Hasan and Husain Essop
Twin brothers, Hasan and Husain Essop are arguably the most well-known artist siblings in Cape Town. With a focus on photography, they highlight a multi-cultural clash between religion and popular culture, with particular emphasis on the Muslim male in a society fraught with stereotypes about East and West. The twins are the only subjects in their digitally composited photographs, and often appear as clones in a variety of cultural scenes.
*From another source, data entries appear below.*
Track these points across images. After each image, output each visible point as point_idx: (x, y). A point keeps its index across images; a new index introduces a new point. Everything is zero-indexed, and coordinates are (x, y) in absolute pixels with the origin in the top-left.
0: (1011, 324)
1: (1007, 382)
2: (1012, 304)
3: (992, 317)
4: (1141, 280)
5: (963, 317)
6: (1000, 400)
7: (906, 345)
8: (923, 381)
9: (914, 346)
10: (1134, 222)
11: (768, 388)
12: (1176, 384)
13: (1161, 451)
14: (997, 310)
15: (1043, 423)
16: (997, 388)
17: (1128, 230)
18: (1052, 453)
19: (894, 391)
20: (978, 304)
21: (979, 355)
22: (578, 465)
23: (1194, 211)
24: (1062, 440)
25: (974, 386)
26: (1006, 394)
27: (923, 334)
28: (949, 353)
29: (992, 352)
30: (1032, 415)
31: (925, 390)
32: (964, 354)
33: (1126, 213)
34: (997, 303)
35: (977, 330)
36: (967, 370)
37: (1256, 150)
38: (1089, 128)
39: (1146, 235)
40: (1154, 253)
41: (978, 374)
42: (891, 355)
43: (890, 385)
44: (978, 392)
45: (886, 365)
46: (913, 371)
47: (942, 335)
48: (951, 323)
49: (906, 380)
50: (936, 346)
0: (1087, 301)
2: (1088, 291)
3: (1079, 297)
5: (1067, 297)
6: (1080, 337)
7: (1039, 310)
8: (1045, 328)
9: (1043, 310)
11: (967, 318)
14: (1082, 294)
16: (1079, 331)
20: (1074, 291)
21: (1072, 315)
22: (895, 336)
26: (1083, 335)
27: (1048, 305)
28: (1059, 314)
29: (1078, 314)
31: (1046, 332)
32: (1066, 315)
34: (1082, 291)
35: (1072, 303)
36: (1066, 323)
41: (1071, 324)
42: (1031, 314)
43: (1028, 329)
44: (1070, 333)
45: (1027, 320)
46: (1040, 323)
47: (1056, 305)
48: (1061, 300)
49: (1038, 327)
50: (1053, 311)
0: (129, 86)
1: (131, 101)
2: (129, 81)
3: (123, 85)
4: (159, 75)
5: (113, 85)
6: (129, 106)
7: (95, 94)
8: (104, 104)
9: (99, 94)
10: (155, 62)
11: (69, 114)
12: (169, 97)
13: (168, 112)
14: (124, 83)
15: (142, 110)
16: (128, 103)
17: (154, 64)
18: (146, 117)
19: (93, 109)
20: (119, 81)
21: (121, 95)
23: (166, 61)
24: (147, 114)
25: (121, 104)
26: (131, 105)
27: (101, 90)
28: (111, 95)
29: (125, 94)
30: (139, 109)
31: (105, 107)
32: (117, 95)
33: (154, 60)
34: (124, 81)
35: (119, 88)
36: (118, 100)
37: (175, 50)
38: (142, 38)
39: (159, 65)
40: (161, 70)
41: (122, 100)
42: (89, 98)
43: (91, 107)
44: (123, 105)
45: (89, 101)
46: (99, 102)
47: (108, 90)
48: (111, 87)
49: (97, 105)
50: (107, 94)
In 2014, Hasan and Husain were awarded the Standard Bank Young Artist Award for Visual Art.
The Essop brothers are represented by the Goodman Gallery.
Penny Siopis is an acclaimed artist and honorary professor in Fine Arts with a career spanning four decades. She is first and foremost a painter but also works with found objects, video and installation. Her large body of work explores her own personal experiences and various themes such as shame, fear and trauma, memory and history. Penny has exhibited both locally and internationally and has won numerous awards such as the L’Atelier Art Award and the Vita Art Now Award.
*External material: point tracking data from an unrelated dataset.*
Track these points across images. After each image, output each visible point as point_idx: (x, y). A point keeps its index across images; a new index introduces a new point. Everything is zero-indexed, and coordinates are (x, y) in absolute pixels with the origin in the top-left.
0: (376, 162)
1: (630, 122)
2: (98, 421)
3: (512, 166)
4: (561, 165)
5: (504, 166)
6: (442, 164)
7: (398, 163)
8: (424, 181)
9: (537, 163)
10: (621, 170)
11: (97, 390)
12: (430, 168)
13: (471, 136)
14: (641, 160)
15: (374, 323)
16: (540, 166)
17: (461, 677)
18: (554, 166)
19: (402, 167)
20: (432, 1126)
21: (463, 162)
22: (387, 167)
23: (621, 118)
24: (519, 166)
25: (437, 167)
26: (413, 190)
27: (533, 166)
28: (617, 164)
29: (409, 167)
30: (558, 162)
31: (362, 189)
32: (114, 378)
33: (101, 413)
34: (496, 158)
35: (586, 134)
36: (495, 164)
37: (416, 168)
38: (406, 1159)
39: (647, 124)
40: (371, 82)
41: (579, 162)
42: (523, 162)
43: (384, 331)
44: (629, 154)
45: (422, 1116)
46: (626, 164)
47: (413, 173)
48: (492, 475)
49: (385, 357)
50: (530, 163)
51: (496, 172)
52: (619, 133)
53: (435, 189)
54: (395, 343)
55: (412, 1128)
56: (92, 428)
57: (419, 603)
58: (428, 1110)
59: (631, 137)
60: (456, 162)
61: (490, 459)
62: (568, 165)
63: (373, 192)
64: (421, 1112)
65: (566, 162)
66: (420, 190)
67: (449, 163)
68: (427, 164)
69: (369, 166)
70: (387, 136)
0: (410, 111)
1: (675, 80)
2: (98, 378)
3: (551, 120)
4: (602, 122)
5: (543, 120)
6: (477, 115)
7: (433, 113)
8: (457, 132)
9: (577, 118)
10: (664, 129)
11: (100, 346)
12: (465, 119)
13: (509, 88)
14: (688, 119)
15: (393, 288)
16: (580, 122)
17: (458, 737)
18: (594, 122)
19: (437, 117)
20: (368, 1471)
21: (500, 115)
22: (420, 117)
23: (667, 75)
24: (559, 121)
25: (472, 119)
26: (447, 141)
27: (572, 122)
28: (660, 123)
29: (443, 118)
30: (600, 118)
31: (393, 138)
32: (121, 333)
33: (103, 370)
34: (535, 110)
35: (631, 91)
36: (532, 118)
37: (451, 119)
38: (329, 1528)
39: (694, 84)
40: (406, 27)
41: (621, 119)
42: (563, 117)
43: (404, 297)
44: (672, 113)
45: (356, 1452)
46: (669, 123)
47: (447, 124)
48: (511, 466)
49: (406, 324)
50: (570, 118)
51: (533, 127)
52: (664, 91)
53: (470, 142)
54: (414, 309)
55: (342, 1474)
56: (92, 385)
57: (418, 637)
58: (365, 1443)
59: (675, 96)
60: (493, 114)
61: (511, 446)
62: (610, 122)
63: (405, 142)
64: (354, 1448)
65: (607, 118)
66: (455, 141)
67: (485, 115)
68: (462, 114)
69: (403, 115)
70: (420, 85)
Penny Siopis is represented by Stevenson Gallery.
Haroon Gunn-Salie is a multi-disciplinary artist with a degree in Sculpture from the University of Cape Town. He translates often painful historical narratives into sculptural installations and artistic interventions by collaborating with different communities. In his series Amongst Men, he commemorates the life of anti-apartheid activist, Imam Haron who was assassinated in police custody in 1969. Haroon was awarded the SP-Arte/Videobrasil award in Brazil in 2015.
Haroon Gunn-Salie is represented by the Goodman Gallery.
Dillon Marsh uses photography to explore environmentalism and our relationship with the world around us, whether deliberate or unintentional. His intriguing images, which often incorporate CGI, emphasize specific elements in suburban and rural areas, from nature to man-made objects. ‘For What It’s Worth’ — the series in which this work features — visually juxtaposes a mine’s total output in precious metals or stones with various mines in South Africa.
Dillon Marsh is represented by Gallery MOMO.
Kate Gottgens is internationally renowned for her moody oil paintings that allude to ambiguity and anxiety in everyday life. Her paintings feature a signature blurred technique which is applied to faceless subjects engrossed in various scenes. She frequently questions representation and image making, and within each work lies multiple interpretations. In 2014, Kate was the only South African to be included in 100 Painters of Tomorrow, an art publication featuring the 100 most talented new painters in the world.
Kate Gottgens is represented by SMAC Gallery.
Kemang Wa Lehulere
Kemang Wa Lehulere is a multi-media artist who works between Cape Town and Johannesburg. He often references the untold stories of black South African creatives and his own conflicting life as a mixed-race male, the son of a white father and black mother, who grew up during apartheid South Africa. In 2014, Kemang was the first recipient of the International Tiberius Art Award Dresden, and was named Standard Bank Young Artist for Visual Arts the following year. He was most recently announced Deutsche Bank’s ‘Artist of the Year’ for 2017.
Kemang Wa Lehulere is represented by Stevenson Gallery.
Zipho ‘Tony’ Gum is a young emerging artist and film student who started her career as a blogger and co-founder of the Local Collective Youtube channel before transitioning into a visual artist. Tony’s work revolves around African identity and fuses art, fashion and culture through an array of projected identities. ‘Black Coca-Cola’ — a series of portraits which sees her dressed in Xhosa and Western attire toting bottles of Coke — playfully reinterprets the iconic brand lending it a uniquely African aesthetic. Tony has exhibited in Cape Town and the United States where she was nominated for the Prize Award at the Pulse New York Contemporary Art Fair last year. In 2015, Vogue dubbed her the ‘Coolest Girl in Cape Town’.
Tony Gum is represented by the Christopher Moller Gallery.